EXERCISE INSTRUCTIONS: Take the entries that follow and return exactly the lines from the one holding "6.75 | 18.00 | |" through the one holding "8.04 | 22.00 | |", both included. Nothing else is needed.

Collected data:
******

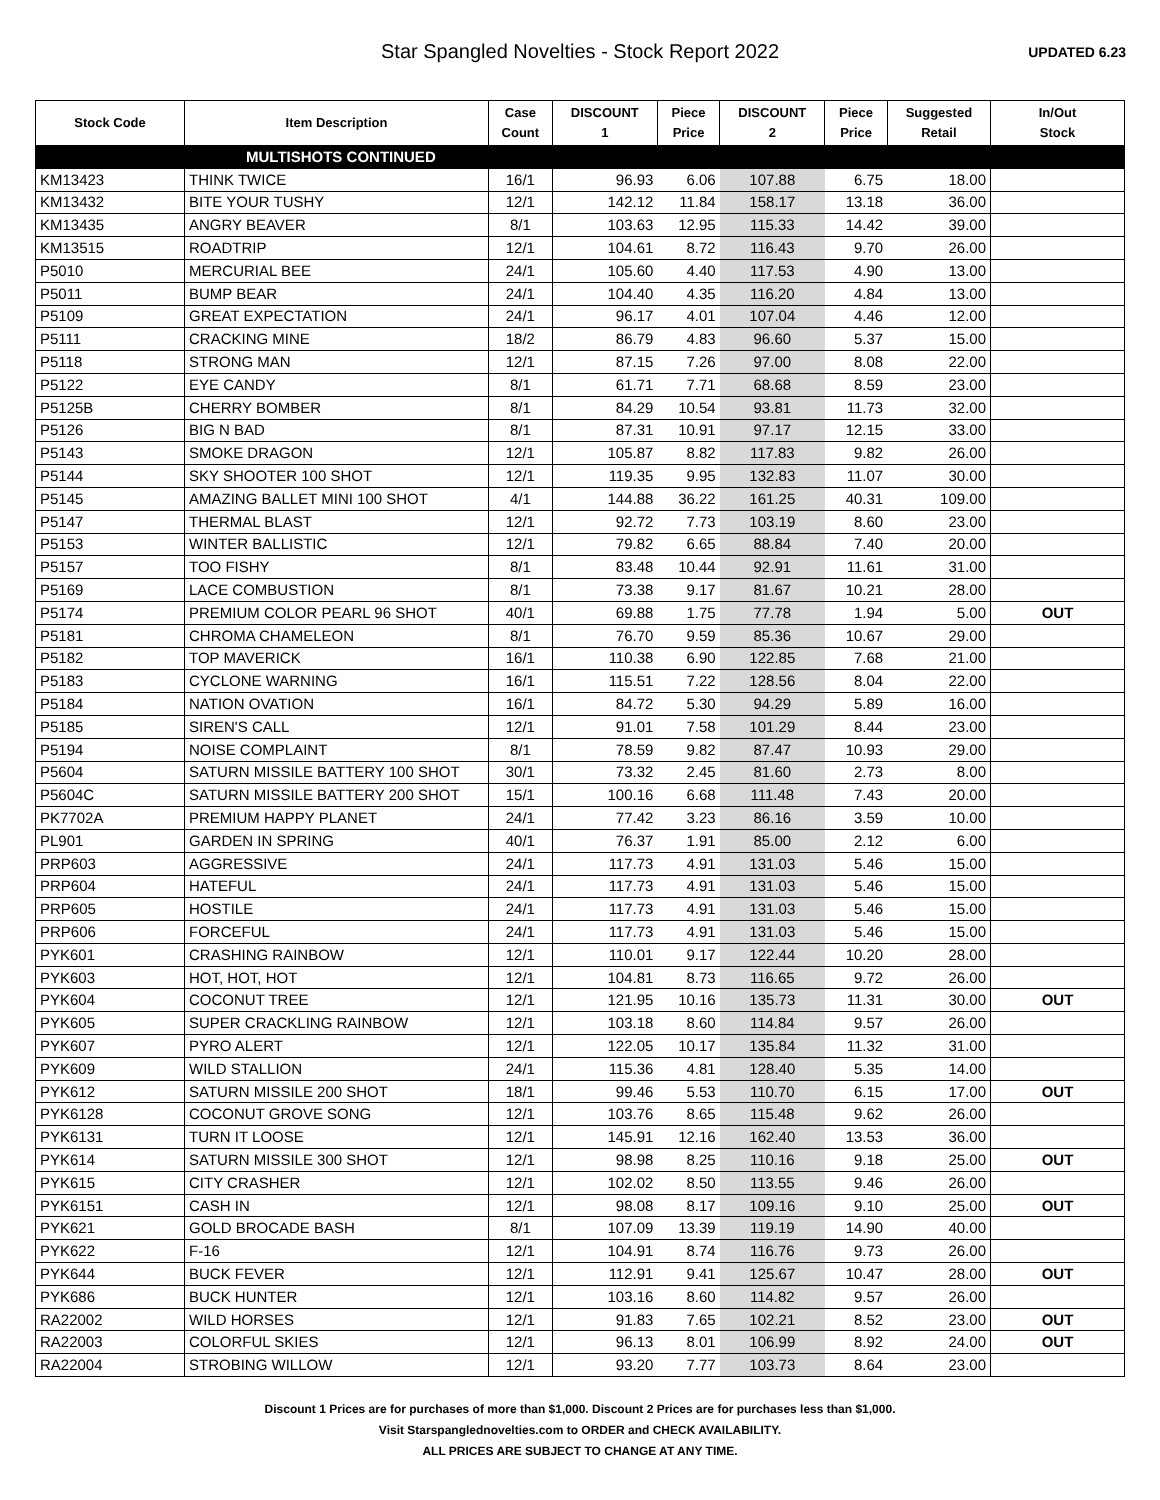Star Spangled Novelties - Stock Report 2022
UPDATED 6.23
| Stock Code | Item Description | Case Count | DISCOUNT 1 | Piece Price | DISCOUNT 2 | Piece Price | Suggested Retail | In/Out Stock |
| --- | --- | --- | --- | --- | --- | --- | --- | --- |
| MULTISHOTS CONTINUED | | | | | | | | |
| KM13423 | THINK TWICE | 16/1 | 96.93 | 6.06 | 107.88 | 6.75 | 18.00 | |
| KM13432 | BITE YOUR TUSHY | 12/1 | 142.12 | 11.84 | 158.17 | 13.18 | 36.00 | |
| KM13435 | ANGRY BEAVER | 8/1 | 103.63 | 12.95 | 115.33 | 14.42 | 39.00 | |
| KM13515 | ROADTRIP | 12/1 | 104.61 | 8.72 | 116.43 | 9.70 | 26.00 | |
| P5010 | MERCURIAL BEE | 24/1 | 105.60 | 4.40 | 117.53 | 4.90 | 13.00 | |
| P5011 | BUMP BEAR | 24/1 | 104.40 | 4.35 | 116.20 | 4.84 | 13.00 | |
| P5109 | GREAT EXPECTATION | 24/1 | 96.17 | 4.01 | 107.04 | 4.46 | 12.00 | |
| P5111 | CRACKING MINE | 18/2 | 86.79 | 4.83 | 96.60 | 5.37 | 15.00 | |
| P5118 | STRONG MAN | 12/1 | 87.15 | 7.26 | 97.00 | 8.08 | 22.00 | |
| P5122 | EYE CANDY | 8/1 | 61.71 | 7.71 | 68.68 | 8.59 | 23.00 | |
| P5125B | CHERRY BOMBER | 8/1 | 84.29 | 10.54 | 93.81 | 11.73 | 32.00 | |
| P5126 | BIG N BAD | 8/1 | 87.31 | 10.91 | 97.17 | 12.15 | 33.00 | |
| P5143 | SMOKE DRAGON | 12/1 | 105.87 | 8.82 | 117.83 | 9.82 | 26.00 | |
| P5144 | SKY SHOOTER 100 SHOT | 12/1 | 119.35 | 9.95 | 132.83 | 11.07 | 30.00 | |
| P5145 | AMAZING BALLET MINI 100 SHOT | 4/1 | 144.88 | 36.22 | 161.25 | 40.31 | 109.00 | |
| P5147 | THERMAL BLAST | 12/1 | 92.72 | 7.73 | 103.19 | 8.60 | 23.00 | |
| P5153 | WINTER BALLISTIC | 12/1 | 79.82 | 6.65 | 88.84 | 7.40 | 20.00 | |
| P5157 | TOO FISHY | 8/1 | 83.48 | 10.44 | 92.91 | 11.61 | 31.00 | |
| P5169 | LACE COMBUSTION | 8/1 | 73.38 | 9.17 | 81.67 | 10.21 | 28.00 | |
| P5174 | PREMIUM COLOR PEARL 96 SHOT | 40/1 | 69.88 | 1.75 | 77.78 | 1.94 | 5.00 | OUT |
| P5181 | CHROMA CHAMELEON | 8/1 | 76.70 | 9.59 | 85.36 | 10.67 | 29.00 | |
| P5182 | TOP MAVERICK | 16/1 | 110.38 | 6.90 | 122.85 | 7.68 | 21.00 | |
| P5183 | CYCLONE WARNING | 16/1 | 115.51 | 7.22 | 128.56 | 8.04 | 22.00 | |
| P5184 | NATION OVATION | 16/1 | 84.72 | 5.30 | 94.29 | 5.89 | 16.00 | |
| P5185 | SIREN'S CALL | 12/1 | 91.01 | 7.58 | 101.29 | 8.44 | 23.00 | |
| P5194 | NOISE COMPLAINT | 8/1 | 78.59 | 9.82 | 87.47 | 10.93 | 29.00 | |
| P5604 | SATURN MISSILE BATTERY 100 SHOT | 30/1 | 73.32 | 2.45 | 81.60 | 2.73 | 8.00 | |
| P5604C | SATURN MISSILE BATTERY 200 SHOT | 15/1 | 100.16 | 6.68 | 111.48 | 7.43 | 20.00 | |
| PK7702A | PREMIUM HAPPY PLANET | 24/1 | 77.42 | 3.23 | 86.16 | 3.59 | 10.00 | |
| PL901 | GARDEN IN SPRING | 40/1 | 76.37 | 1.91 | 85.00 | 2.12 | 6.00 | |
| PRP603 | AGGRESSIVE | 24/1 | 117.73 | 4.91 | 131.03 | 5.46 | 15.00 | |
| PRP604 | HATEFUL | 24/1 | 117.73 | 4.91 | 131.03 | 5.46 | 15.00 | |
| PRP605 | HOSTILE | 24/1 | 117.73 | 4.91 | 131.03 | 5.46 | 15.00 | |
| PRP606 | FORCEFUL | 24/1 | 117.73 | 4.91 | 131.03 | 5.46 | 15.00 | |
| PYK601 | CRASHING RAINBOW | 12/1 | 110.01 | 9.17 | 122.44 | 10.20 | 28.00 | |
| PYK603 | HOT, HOT, HOT | 12/1 | 104.81 | 8.73 | 116.65 | 9.72 | 26.00 | |
| PYK604 | COCONUT TREE | 12/1 | 121.95 | 10.16 | 135.73 | 11.31 | 30.00 | OUT |
| PYK605 | SUPER CRACKLING RAINBOW | 12/1 | 103.18 | 8.60 | 114.84 | 9.57 | 26.00 | |
| PYK607 | PYRO ALERT | 12/1 | 122.05 | 10.17 | 135.84 | 11.32 | 31.00 | |
| PYK609 | WILD STALLION | 24/1 | 115.36 | 4.81 | 128.40 | 5.35 | 14.00 | |
| PYK612 | SATURN MISSILE 200 SHOT | 18/1 | 99.46 | 5.53 | 110.70 | 6.15 | 17.00 | OUT |
| PYK6128 | COCONUT GROVE SONG | 12/1 | 103.76 | 8.65 | 115.48 | 9.62 | 26.00 | |
| PYK6131 | TURN IT LOOSE | 12/1 | 145.91 | 12.16 | 162.40 | 13.53 | 36.00 | |
| PYK614 | SATURN MISSILE 300 SHOT | 12/1 | 98.98 | 8.25 | 110.16 | 9.18 | 25.00 | OUT |
| PYK615 | CITY CRASHER | 12/1 | 102.02 | 8.50 | 113.55 | 9.46 | 26.00 | |
| PYK6151 | CASH IN | 12/1 | 98.08 | 8.17 | 109.16 | 9.10 | 25.00 | OUT |
| PYK621 | GOLD BROCADE BASH | 8/1 | 107.09 | 13.39 | 119.19 | 14.90 | 40.00 | |
| PYK622 | F-16 | 12/1 | 104.91 | 8.74 | 116.76 | 9.73 | 26.00 | |
| PYK644 | BUCK FEVER | 12/1 | 112.91 | 9.41 | 125.67 | 10.47 | 28.00 | OUT |
| PYK686 | BUCK HUNTER | 12/1 | 103.16 | 8.60 | 114.82 | 9.57 | 26.00 | |
| RA22002 | WILD HORSES | 12/1 | 91.83 | 7.65 | 102.21 | 8.52 | 23.00 | OUT |
| RA22003 | COLORFUL SKIES | 12/1 | 96.13 | 8.01 | 106.99 | 8.92 | 24.00 | OUT |
| RA22004 | STROBING WILLOW | 12/1 | 93.20 | 7.77 | 103.73 | 8.64 | 23.00 | |
Discount 1 Prices are for purchases of more than $1,000. Discount 2 Prices are for purchases less than $1,000.
Visit Starspanglednovelties.com to ORDER and CHECK AVAILABILITY.
ALL PRICES ARE SUBJECT TO CHANGE AT ANY TIME.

******

TASK RESPONSE:
| KM13423 | THINK TWICE | 16/1 | 96.93 | 6.06 | 107.88 | 6.75 | 18.00 | |
| KM13432 | BITE YOUR TUSHY | 12/1 | 142.12 | 11.84 | 158.17 | 13.18 | 36.00 | |
| KM13435 | ANGRY BEAVER | 8/1 | 103.63 | 12.95 | 115.33 | 14.42 | 39.00 | |
| KM13515 | ROADTRIP | 12/1 | 104.61 | 8.72 | 116.43 | 9.70 | 26.00 | |
| P5010 | MERCURIAL BEE | 24/1 | 105.60 | 4.40 | 117.53 | 4.90 | 13.00 | |
| P5011 | BUMP BEAR | 24/1 | 104.40 | 4.35 | 116.20 | 4.84 | 13.00 | |
| P5109 | GREAT EXPECTATION | 24/1 | 96.17 | 4.01 | 107.04 | 4.46 | 12.00 | |
| P5111 | CRACKING MINE | 18/2 | 86.79 | 4.83 | 96.60 | 5.37 | 15.00 | |
| P5118 | STRONG MAN | 12/1 | 87.15 | 7.26 | 97.00 | 8.08 | 22.00 | |
| P5122 | EYE CANDY | 8/1 | 61.71 | 7.71 | 68.68 | 8.59 | 23.00 | |
| P5125B | CHERRY BOMBER | 8/1 | 84.29 | 10.54 | 93.81 | 11.73 | 32.00 | |
| P5126 | BIG N BAD | 8/1 | 87.31 | 10.91 | 97.17 | 12.15 | 33.00 | |
| P5143 | SMOKE DRAGON | 12/1 | 105.87 | 8.82 | 117.83 | 9.82 | 26.00 | |
| P5144 | SKY SHOOTER 100 SHOT | 12/1 | 119.35 | 9.95 | 132.83 | 11.07 | 30.00 | |
| P5145 | AMAZING BALLET MINI 100 SHOT | 4/1 | 144.88 | 36.22 | 161.25 | 40.31 | 109.00 | |
| P5147 | THERMAL BLAST | 12/1 | 92.72 | 7.73 | 103.19 | 8.60 | 23.00 | |
| P5153 | WINTER BALLISTIC | 12/1 | 79.82 | 6.65 | 88.84 | 7.40 | 20.00 | |
| P5157 | TOO FISHY | 8/1 | 83.48 | 10.44 | 92.91 | 11.61 | 31.00 | |
| P5169 | LACE COMBUSTION | 8/1 | 73.38 | 9.17 | 81.67 | 10.21 | 28.00 | |
| P5174 | PREMIUM COLOR PEARL 96 SHOT | 40/1 | 69.88 | 1.75 | 77.78 | 1.94 | 5.00 | OUT |
| P5181 | CHROMA CHAMELEON | 8/1 | 76.70 | 9.59 | 85.36 | 10.67 | 29.00 | |
| P5182 | TOP MAVERICK | 16/1 | 110.38 | 6.90 | 122.85 | 7.68 | 21.00 | |
| P5183 | CYCLONE WARNING | 16/1 | 115.51 | 7.22 | 128.56 | 8.04 | 22.00 | |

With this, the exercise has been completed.